[Exercise material — start]
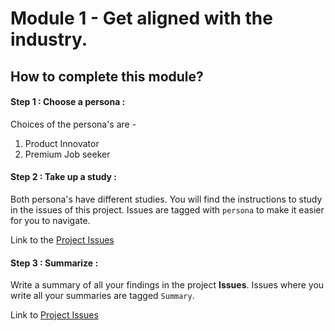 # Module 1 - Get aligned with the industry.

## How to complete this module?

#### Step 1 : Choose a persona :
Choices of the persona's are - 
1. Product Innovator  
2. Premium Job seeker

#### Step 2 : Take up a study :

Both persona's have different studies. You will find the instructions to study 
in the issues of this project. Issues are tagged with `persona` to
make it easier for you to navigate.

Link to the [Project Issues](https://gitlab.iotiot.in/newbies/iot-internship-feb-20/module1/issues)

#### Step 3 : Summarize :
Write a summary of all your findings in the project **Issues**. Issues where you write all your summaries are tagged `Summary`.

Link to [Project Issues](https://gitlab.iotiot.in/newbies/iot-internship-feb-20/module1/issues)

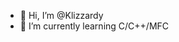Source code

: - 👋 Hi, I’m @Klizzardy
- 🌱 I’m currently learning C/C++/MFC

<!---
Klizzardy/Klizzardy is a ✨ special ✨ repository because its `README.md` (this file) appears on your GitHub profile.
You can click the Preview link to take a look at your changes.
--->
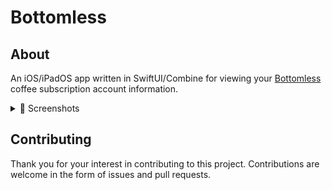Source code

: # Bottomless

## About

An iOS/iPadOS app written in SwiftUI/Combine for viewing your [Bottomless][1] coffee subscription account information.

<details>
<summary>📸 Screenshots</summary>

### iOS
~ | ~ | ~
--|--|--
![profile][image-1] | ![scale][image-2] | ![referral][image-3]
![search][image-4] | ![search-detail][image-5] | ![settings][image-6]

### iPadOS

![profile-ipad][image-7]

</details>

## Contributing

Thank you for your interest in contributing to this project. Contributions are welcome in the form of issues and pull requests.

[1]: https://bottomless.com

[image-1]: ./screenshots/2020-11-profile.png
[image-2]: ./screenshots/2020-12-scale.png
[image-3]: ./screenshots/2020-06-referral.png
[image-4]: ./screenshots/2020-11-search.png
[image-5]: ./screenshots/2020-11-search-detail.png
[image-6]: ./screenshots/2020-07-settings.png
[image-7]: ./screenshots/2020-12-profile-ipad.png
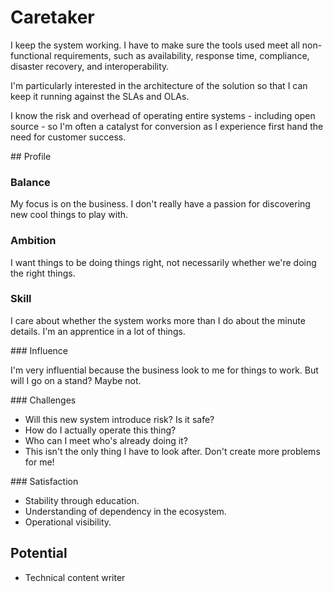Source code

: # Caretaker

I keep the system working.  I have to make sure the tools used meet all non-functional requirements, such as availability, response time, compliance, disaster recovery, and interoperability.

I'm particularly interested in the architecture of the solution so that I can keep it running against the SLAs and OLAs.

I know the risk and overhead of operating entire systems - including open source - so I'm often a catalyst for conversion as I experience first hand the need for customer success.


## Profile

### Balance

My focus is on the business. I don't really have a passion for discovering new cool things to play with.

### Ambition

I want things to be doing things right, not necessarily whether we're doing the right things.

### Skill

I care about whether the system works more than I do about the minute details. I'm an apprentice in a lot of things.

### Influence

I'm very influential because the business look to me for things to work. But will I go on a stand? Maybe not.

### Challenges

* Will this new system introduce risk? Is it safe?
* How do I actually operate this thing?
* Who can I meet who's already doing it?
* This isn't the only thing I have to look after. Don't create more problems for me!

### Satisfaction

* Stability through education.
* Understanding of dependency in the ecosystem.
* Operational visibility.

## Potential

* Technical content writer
[Exercise material — finish]
Your assignment
Please present every line of source text in the listing above as a numbered list, skipping blank lines and leaving the pictures out of your answer.

Task solution
1.  # Module 1 - Get aligned with the industry.
2. ## How to complete this module?
3. #### Step 1 : Choose a persona :
4. Choices of the persona's are - 
5. 1. Product Innovator  
6. 2. Premium Job seeker
7. #### Step 2 : Take up a study :
8. Both persona's have different studies. You will find the instructions to study 
9. in the issues of this project. Issues are tagged with `persona` to
10. make it easier for you to navigate.
11. Link to the [Project Issues](https://gitlab.iotiot.in/newbies/iot-internship-feb-20/module1/issues)
12. #### Step 3 : Summarize :
13. Write a summary of all your findings in the project **Issues**. Issues where you write all your summaries are tagged `Summary`.
14. Link to [Project Issues](https://gitlab.iotiot.in/newbies/iot-internship-feb-20/module1/issues)
15. Source code
16. : - 👋 Hi, I’m @Klizzardy
17. - 🌱 I’m currently learning C/C++/MFC
18. <!---
19. Klizzardy/Klizzardy is a ✨ special ✨ repository because its `README.md` (this file) appears on your GitHub profile.
20. You can click the Preview link to take a look at your changes.
21. --->
22. Source code
23. : # Bottomless
24. ## About
25. An iOS/iPadOS app written in SwiftUI/Combine for viewing your [Bottomless][1] coffee subscription account information.
26. <details>
27. <summary>📸 Screenshots</summary>
28. ### iOS
29. ~ | ~ | ~
30. --|--|--
31. ![profile][image-1] | ![scale][image-2] | ![referral][image-3]
32. ![search][image-4] | ![search-detail][image-5] | ![settings][image-6]
33. ### iPadOS
34. ![profile-ipad][image-7]
35. </details>
36. ## Contributing
37. Thank you for your interest in contributing to this project. Contributions are welcome in the form of issues and pull requests.
38. [1]: https://bottomless.com
39. [image-1]: ./screenshots/2020-11-profile.png
40. [image-2]: ./screenshots/2020-12-scale.png
41. [image-3]: ./screenshots/2020-06-referral.png
42. [image-4]: ./screenshots/2020-11-search.png
43. [image-5]: ./screenshots/2020-11-search-detail.png
44. [image-6]: ./screenshots/2020-07-settings.png
45. [image-7]: ./screenshots/2020-12-profile-ipad.png
46. Source code
47. : # Caretaker
48. I keep the system working.  I have to make sure the tools used meet all non-functional requirements, such as availability, response time, compliance, disaster recovery, and interoperability.
49. I'm particularly interested in the architecture of the solution so that I can keep it running against the SLAs and OLAs.
50. I know the risk and overhead of operating entire systems - including open source - so I'm often a catalyst for conversion as I experience first hand the need for customer success.
51. ## Profile
52. ### Balance
53. My focus is on the business. I don't really have a passion for discovering new cool things to play with.
54. ### Ambition
55. I want things to be doing things right, not necessarily whether we're doing the right things.
56. ### Skill
57. I care about whether the system works more than I do about the minute details. I'm an apprentice in a lot of things.
58. ### Influence
59. I'm very influential because the business look to me for things to work. But will I go on a stand? Maybe not.
60. ### Challenges
61. * Will this new system introduce risk? Is it safe?
62. * How do I actually operate this thing?
63. * Who can I meet who's already doing it?
64. * This isn't the only thing I have to look after. Don't create more problems for me!
65. ### Satisfaction
66. * Stability through education.
67. * Understanding of dependency in the ecosystem.
68. * Operational visibility.
69. ## Potential
70. * Technical content writer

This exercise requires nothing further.